___ AVAILABLE DATA

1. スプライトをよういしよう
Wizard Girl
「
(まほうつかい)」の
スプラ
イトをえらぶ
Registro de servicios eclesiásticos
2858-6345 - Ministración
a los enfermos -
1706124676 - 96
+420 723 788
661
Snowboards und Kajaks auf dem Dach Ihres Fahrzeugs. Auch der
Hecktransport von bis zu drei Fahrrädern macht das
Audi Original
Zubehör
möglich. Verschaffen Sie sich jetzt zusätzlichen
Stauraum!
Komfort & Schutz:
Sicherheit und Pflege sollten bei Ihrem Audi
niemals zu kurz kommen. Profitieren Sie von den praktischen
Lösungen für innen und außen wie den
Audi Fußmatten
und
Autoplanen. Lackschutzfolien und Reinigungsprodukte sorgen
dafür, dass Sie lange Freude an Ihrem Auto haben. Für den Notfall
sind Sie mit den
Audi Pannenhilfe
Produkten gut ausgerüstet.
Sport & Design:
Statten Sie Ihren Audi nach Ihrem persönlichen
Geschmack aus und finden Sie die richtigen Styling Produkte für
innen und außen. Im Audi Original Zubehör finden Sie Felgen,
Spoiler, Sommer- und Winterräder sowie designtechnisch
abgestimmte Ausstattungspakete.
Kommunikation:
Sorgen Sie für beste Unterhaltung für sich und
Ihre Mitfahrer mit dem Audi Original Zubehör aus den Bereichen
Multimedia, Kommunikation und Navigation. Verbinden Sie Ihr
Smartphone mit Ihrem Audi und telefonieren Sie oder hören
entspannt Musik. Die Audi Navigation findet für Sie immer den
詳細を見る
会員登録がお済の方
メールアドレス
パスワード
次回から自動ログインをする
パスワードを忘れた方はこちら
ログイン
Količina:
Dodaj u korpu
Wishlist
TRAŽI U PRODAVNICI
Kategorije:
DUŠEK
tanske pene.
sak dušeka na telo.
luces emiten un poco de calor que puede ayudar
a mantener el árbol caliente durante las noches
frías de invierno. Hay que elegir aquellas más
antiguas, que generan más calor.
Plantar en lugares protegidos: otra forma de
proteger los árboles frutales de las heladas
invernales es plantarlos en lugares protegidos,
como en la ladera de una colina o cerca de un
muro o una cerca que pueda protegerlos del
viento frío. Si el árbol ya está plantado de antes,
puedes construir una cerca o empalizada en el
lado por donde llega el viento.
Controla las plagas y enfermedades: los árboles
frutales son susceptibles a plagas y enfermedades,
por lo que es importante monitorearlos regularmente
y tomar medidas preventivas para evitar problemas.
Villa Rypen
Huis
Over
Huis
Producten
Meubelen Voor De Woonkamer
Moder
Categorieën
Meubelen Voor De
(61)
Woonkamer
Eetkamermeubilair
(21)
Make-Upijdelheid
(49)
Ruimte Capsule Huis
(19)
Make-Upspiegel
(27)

______
___ AVAILABLE DATA

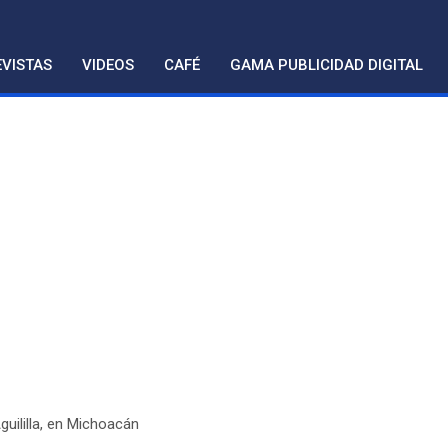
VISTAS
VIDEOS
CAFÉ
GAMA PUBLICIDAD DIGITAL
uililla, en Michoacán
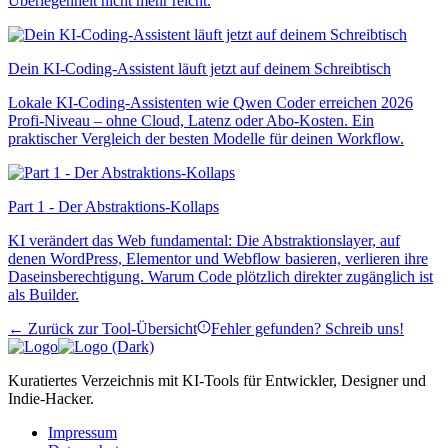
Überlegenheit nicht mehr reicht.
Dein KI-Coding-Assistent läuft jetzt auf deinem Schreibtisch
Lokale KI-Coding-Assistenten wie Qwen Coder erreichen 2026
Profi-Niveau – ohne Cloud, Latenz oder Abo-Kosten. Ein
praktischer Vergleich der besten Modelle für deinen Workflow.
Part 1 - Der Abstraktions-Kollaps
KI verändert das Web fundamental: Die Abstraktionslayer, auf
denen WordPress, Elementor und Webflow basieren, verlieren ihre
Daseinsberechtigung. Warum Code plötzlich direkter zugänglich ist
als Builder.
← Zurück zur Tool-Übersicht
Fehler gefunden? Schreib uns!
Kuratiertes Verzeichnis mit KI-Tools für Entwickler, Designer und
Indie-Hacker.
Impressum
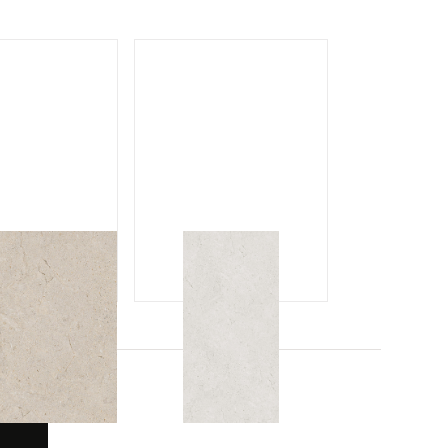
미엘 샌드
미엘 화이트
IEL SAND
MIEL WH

______
___ AVAILABLE DATA

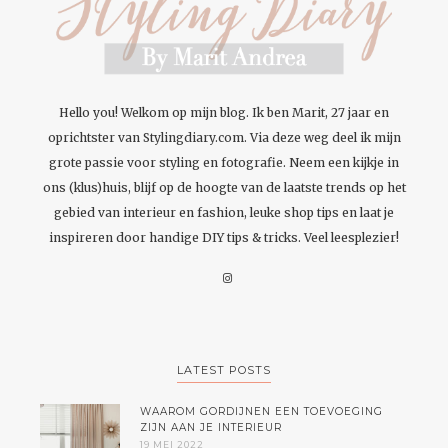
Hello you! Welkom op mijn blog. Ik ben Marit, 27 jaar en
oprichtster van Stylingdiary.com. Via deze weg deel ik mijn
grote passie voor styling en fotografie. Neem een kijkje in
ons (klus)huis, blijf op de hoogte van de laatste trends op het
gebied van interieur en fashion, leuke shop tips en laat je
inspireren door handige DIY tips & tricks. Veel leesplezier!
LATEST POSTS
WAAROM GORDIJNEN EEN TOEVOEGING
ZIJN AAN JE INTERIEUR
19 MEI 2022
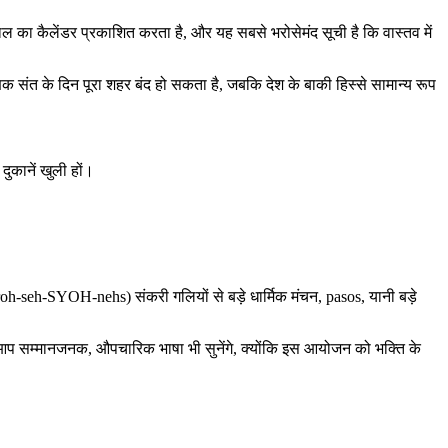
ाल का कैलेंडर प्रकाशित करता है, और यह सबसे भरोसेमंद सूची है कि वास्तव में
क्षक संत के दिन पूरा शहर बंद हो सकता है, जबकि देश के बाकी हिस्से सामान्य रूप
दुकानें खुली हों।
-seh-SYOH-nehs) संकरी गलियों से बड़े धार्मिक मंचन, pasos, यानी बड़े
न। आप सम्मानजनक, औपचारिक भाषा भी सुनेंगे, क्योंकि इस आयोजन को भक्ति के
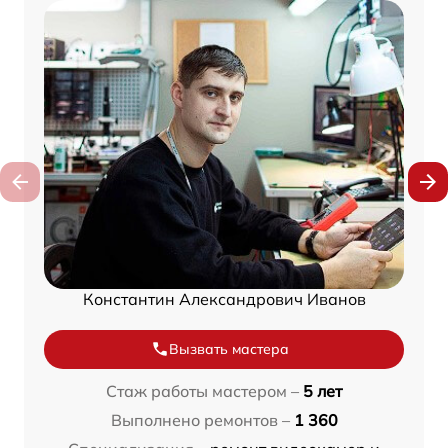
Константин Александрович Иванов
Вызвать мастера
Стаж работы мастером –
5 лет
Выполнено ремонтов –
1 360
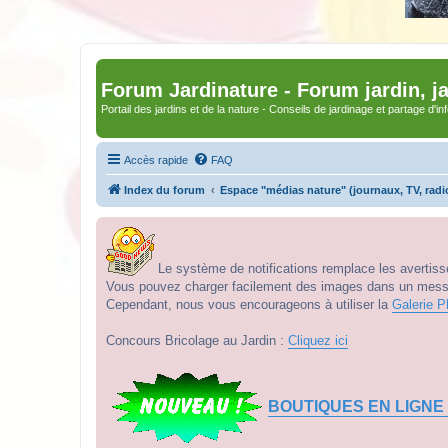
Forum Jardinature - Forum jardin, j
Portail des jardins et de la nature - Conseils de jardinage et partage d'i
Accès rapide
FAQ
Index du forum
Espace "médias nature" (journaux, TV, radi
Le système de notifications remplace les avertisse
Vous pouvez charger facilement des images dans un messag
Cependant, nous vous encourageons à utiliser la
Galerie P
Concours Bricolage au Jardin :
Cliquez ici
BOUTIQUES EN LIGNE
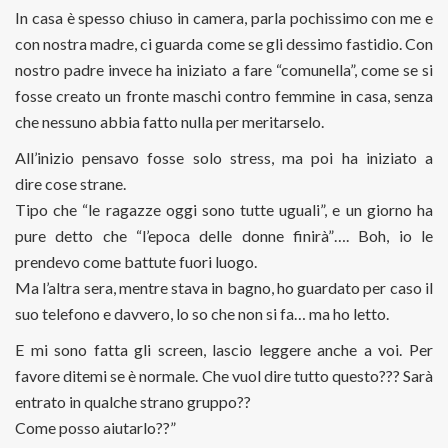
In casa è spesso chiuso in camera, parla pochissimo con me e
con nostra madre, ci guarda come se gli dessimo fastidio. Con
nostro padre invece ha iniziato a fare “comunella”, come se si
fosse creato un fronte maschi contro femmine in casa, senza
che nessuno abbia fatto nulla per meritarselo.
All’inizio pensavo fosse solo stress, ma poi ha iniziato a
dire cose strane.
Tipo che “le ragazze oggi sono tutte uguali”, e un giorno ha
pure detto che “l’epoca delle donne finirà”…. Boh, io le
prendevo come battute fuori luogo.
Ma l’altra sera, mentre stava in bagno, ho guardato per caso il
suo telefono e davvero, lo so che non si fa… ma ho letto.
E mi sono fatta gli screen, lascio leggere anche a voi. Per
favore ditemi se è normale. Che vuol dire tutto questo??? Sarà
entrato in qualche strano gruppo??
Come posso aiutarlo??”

______

▶ _REQUIRED ACTION_: Copy the listing lines from the one containing "Hello you! Welkom" through the one containing "LATEST POSTS", putting "reizen" in place of "fotografie" and leaving everything else unchanged.

▶ _ANSWER BOX_:
Hello you! Welkom op mijn blog. Ik ben Marit, 27 jaar en
oprichtster van Stylingdiary.com. Via deze weg deel ik mijn
grote passie voor styling en reizen. Neem een kijkje in
ons (klus)huis, blijf op de hoogte van de laatste trends op het
gebied van interieur en fashion, leuke shop tips en laat je
inspireren door handige DIY tips & tricks. Veel leesplezier!
LATEST POSTS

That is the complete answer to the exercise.